USDS is looking for a Site Reliability Engineer to focus on the data pipeline reliability for the Video Platform team, ensuring users have the freshest, complete, and correct data possible.
Requirements
- Good programming experience with SQL and at least one of the following languages: Java, Python, Go, or Scala
- Experience in data engineering, with a focus on data systems reliability, scalability, performance and capacity management
- Solid experience with big data technologies (e.g., Hadoop, Spark, Flink, YARN) and databases (SQL, NoSQL)
- Knowledge of data pipeline and workflow management tools (e.g., Airflow, Luigi)

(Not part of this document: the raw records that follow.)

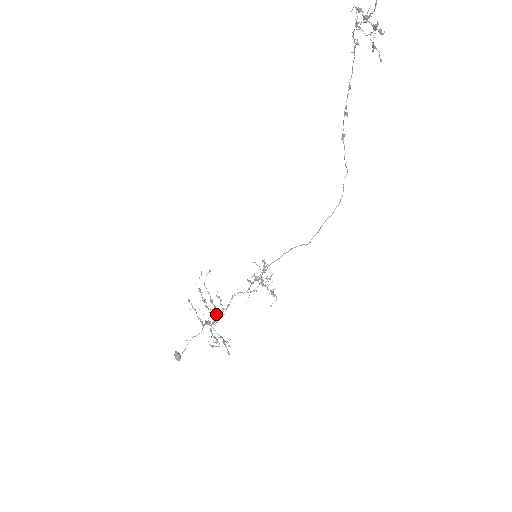
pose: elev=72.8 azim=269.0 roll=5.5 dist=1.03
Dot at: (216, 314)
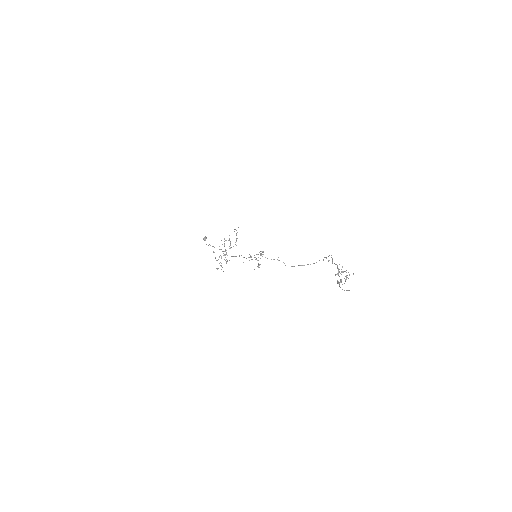
Dot at: occluded
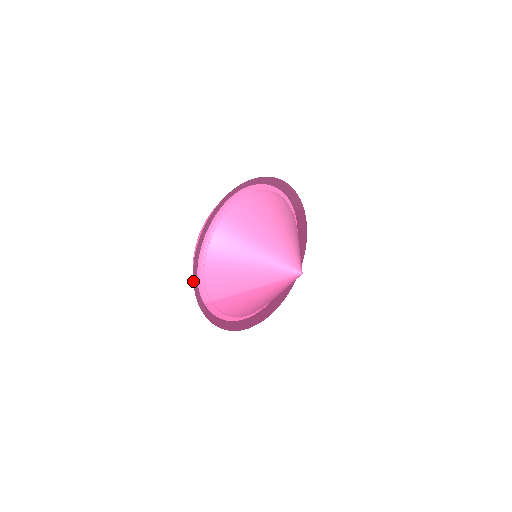
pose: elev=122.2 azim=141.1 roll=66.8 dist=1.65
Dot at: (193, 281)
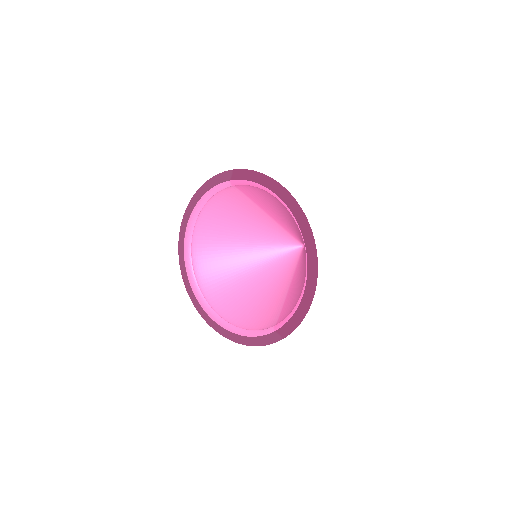
Dot at: occluded
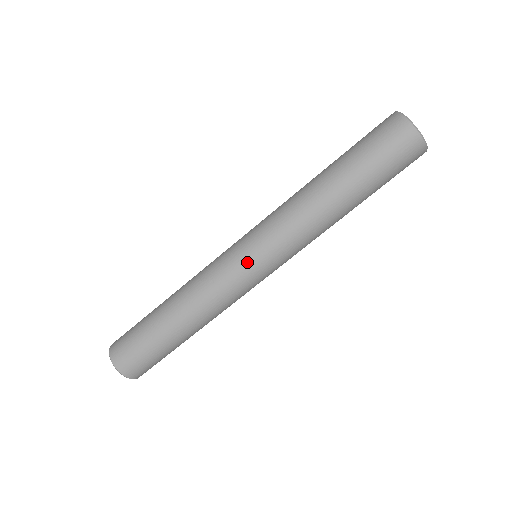
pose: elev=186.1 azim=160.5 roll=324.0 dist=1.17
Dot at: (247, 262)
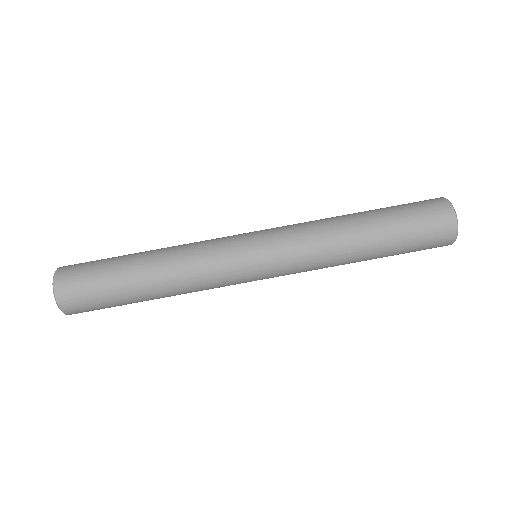
Dot at: (247, 239)
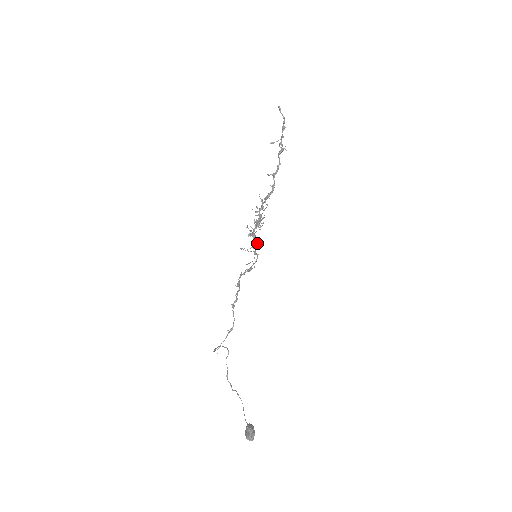
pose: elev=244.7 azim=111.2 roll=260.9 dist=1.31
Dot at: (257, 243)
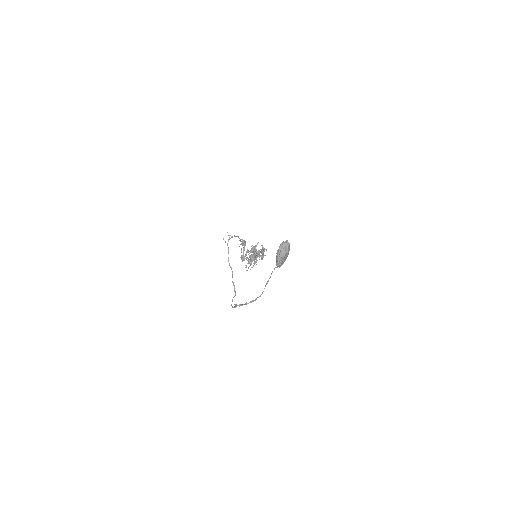
Dot at: occluded
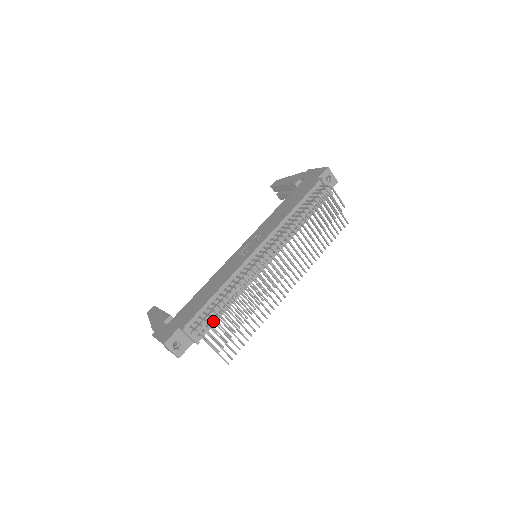
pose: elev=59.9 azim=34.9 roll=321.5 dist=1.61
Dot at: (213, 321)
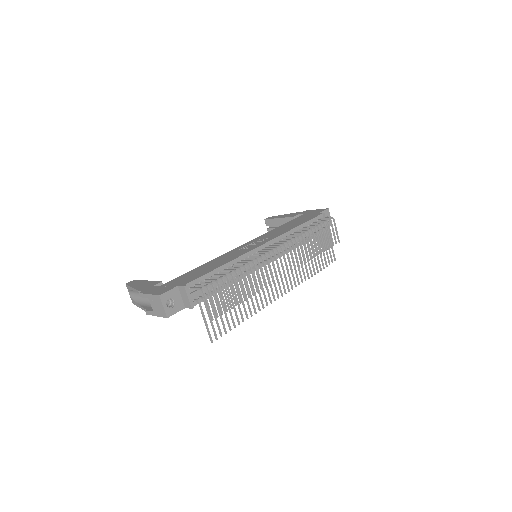
Dot at: (212, 291)
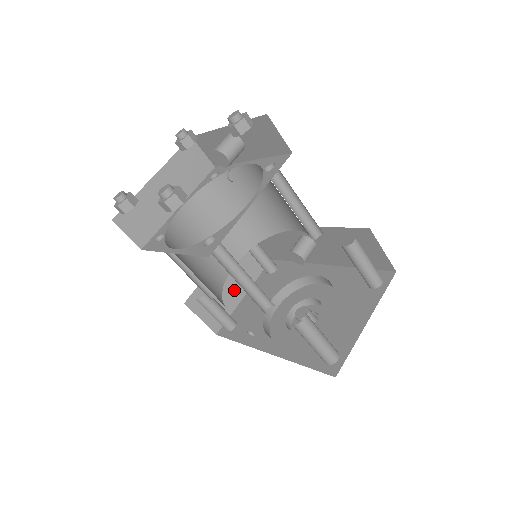
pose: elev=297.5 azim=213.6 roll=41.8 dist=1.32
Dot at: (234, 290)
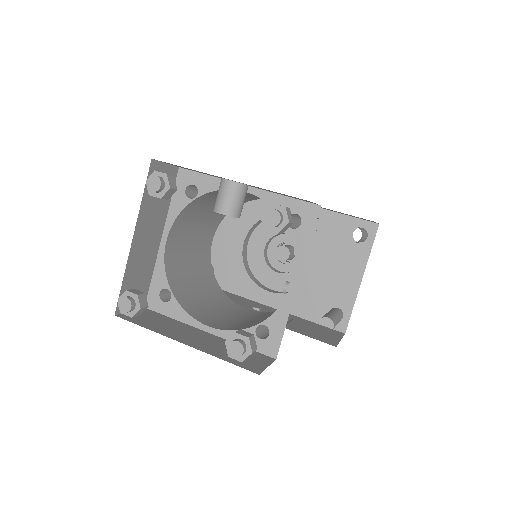
Dot at: occluded
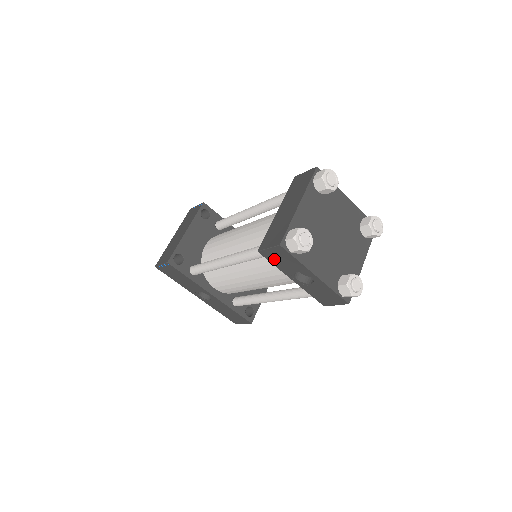
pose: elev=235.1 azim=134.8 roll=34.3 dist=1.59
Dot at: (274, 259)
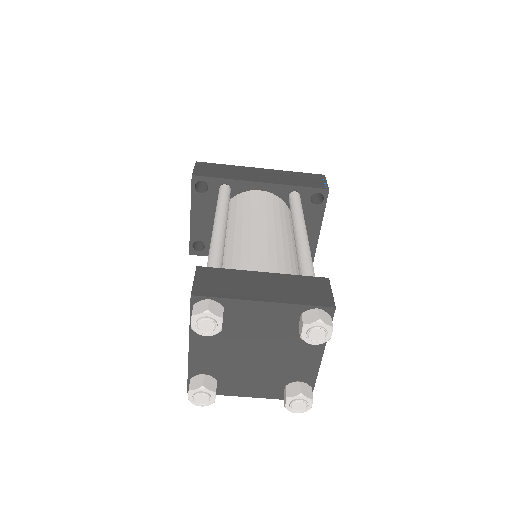
Dot at: occluded
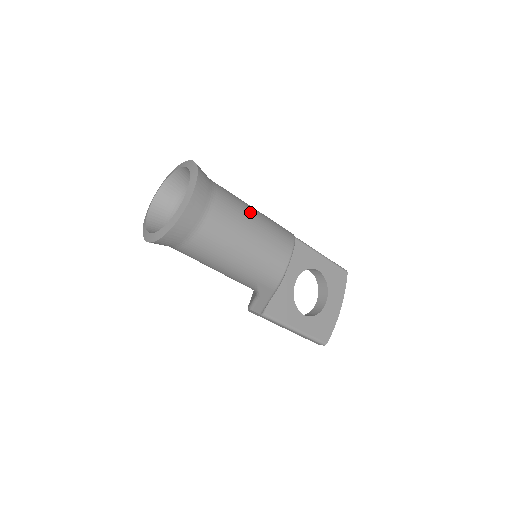
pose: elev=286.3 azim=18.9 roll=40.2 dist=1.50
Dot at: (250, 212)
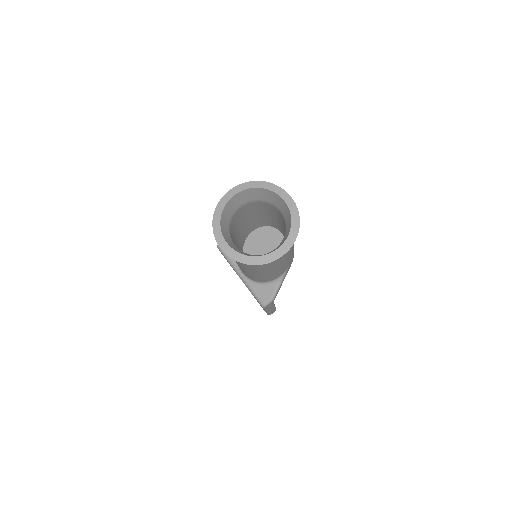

- Experience in building data solutions with AWS, Google, Azure and other cloud services is a plus
- Demonstrated independent thinking capabilities and troubleshooting skills in large scale distributed systems
Responsibilities
- Manage day-to-day operations of data service, realtime/batch data pipelines, such as Service Level Agreement management, pipeline deployment, performance tuning and troubleshooting
- Proactively monitor and troubleshoot data pipelines and systems for performance issues, errors, or anomalies
- Create tools, build alarms and dashboards, drive internal process improvements, and automation to monitor and improve data engineering operations
- Improve systems reliability, efficiency, and velocity through scaling, optimization of both resources and data processing workflows, potentially refactoring code or implementing new solutions
- Develop and deploy new reliable and scalable data pipelines and infrastructure components as required by business needs
- Work closely with data engineering and various vertical teams within the Video Architecture platform
Other
- This is a Site Reliability Engineer role, focusing on the data pipeline reliability for the Video Platform team in USDS.
- In order to enhance collaboration and cross-functional partnerships, among other things, at this time, our organization follows a hybrid work schedule that requires employees to work in the office 3 days a week, or as directed by their manager/department.
- Good communication and coordination skills
- This role requires the ability to work with and support systems designed to protect sensitive data and information.
- As such, this role will be subject to strict national security-related screening.